Jewish community leaders met Sunday morning with French President François Hollande, who promised to increase security around Jewish synagogues, schools and sites, while members of the Jewish community vowed to stand strong and proud.
“Everybody is asking for more security,” says Rabbi Chaim Shneur Nisenbaum of the school Complexe Scolaire Beth Haya Moushka in Paris. “In all the Jewish schools now, the parents are asking for more security because there is a risk.
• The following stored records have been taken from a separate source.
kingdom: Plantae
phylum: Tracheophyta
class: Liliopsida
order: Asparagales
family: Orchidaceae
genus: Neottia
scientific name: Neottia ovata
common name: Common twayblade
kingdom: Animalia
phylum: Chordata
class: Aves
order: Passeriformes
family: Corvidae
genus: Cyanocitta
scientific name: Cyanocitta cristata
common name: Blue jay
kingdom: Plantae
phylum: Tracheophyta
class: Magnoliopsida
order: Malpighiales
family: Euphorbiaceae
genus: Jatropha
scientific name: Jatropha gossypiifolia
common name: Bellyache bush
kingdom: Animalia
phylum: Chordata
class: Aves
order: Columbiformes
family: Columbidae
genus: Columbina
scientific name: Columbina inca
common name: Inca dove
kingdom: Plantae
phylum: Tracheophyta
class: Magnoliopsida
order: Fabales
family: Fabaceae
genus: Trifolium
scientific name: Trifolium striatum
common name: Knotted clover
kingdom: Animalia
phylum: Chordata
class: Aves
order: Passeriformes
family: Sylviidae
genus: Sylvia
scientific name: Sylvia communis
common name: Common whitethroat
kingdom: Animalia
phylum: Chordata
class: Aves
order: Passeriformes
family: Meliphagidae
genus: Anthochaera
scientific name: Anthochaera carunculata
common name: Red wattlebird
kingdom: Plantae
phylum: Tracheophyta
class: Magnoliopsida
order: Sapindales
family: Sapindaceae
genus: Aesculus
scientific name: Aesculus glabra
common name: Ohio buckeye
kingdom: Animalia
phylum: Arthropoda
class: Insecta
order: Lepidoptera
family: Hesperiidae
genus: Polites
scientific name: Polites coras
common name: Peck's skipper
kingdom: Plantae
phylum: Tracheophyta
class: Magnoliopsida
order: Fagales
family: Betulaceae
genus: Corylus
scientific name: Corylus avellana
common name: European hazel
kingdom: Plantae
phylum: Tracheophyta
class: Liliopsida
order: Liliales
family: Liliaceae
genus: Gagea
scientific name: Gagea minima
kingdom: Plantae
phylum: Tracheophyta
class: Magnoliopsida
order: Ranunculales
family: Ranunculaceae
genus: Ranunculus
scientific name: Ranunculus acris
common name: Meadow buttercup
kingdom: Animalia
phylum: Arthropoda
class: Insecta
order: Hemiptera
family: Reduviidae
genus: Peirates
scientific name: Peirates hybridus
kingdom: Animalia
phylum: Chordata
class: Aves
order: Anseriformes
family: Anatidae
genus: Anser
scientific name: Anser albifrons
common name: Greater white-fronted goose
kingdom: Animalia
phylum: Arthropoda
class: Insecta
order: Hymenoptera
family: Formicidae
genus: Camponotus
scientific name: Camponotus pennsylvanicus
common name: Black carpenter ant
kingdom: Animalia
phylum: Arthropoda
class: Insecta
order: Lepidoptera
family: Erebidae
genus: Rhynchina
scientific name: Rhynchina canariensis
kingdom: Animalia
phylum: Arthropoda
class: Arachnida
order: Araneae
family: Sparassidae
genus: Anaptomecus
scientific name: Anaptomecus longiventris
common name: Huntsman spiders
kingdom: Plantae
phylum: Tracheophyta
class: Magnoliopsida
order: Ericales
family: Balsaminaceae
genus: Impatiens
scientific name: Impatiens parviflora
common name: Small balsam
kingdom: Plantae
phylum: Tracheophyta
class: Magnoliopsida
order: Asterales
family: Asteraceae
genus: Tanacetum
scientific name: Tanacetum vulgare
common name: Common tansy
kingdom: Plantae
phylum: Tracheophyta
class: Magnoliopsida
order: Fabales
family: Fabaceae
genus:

People won’t continue to send their children to the Jewish schools because they are afraid, so we have to give them assurances that everything will be all right—and we are doing that.”
On Monday, France dispatched more than 10,000 additional police and security personnel to Jewish school and other sensitive sites.
The meeting between communal leaders and the French president took place hours before the massive unity rally that saw more than 1.5 million people take to the streets of Paris, along with the leaders of some 40 other countries, including Israeli Prime Minister Benjamin Netanyahu, German Chancellor Angela Merkel and British Prime Minister David Cameron.
Similar rallies were held in other cities; estimates suggest that some 4 million people participated in such demonstrations across the country.
Nisenbaum notes that he and others attended the mass rally—believed to be the biggest such public display in France since World War II—to show that the terrorists weren’t just out to destroy the French ideal of “liberté, egalité, fraternité [liberty, equality, fraternity],” but also to destroy Jews and Jewish life itself.
A Show of Solidarity
For many Jews, even those who weren’t directly affected by the week’s events, this past Shabbat came with unique challenges.
On Saturday night, Rabbi Mendy Mergui of Chabad of Maisons Alfort in Creteil, France, hosted two survivors of the harrowing siege for a special Chassidic gathering, during which words of inspiration were interspersed with stirring Chassidic melodies. Most appropriately, the assembled sang the Chabad melody, “Padah Beshalom,” a song of thanksgiving sung to commemorate miraculous delivery from harm.
“This Shabbat was a very painful one,” recounts one woman associated with the Jewish school system in Paris. “At first, we heard the happy news that the terrorists,” including the two brothers who on Wednesday killed 12 people at the offices of Charlie Hebdo magazine, “were shot. Shortly after that, we heard that a few of our brothers were taken as well. We are all bleeding for the families of the lives that were lost.”
“It is our family,” the woman went on to say. “We are all one family.”
And it is a family that, in some fashion, at least temporarily, appears to be gaining supporters.
Across the city and on social media, French citizens held banners and sent messages that read “Je Suis Juif” (“I Am Jewish”) and “Je Suis Cacher” (“I Am Kosher”). The wording echoes a similar campaign undertaken on Thursday after the slaughter of 12 people at the offices of Charlie Hebdo when people began posting messages that said “Je Suis Charlie” (“I Am Charlie”).
But will such solidarity last?
“We’ll have to see in the future how people think [about anti-Semitism],” sums up Nisenbaum. “The whole of Europe has a problem with such things, and they don’t know how to look at it …
“We have to tell them that these people are fighting against the values of the free world. They don’t want liberty or democracy, and they don’t like any differences. They want only what they want.”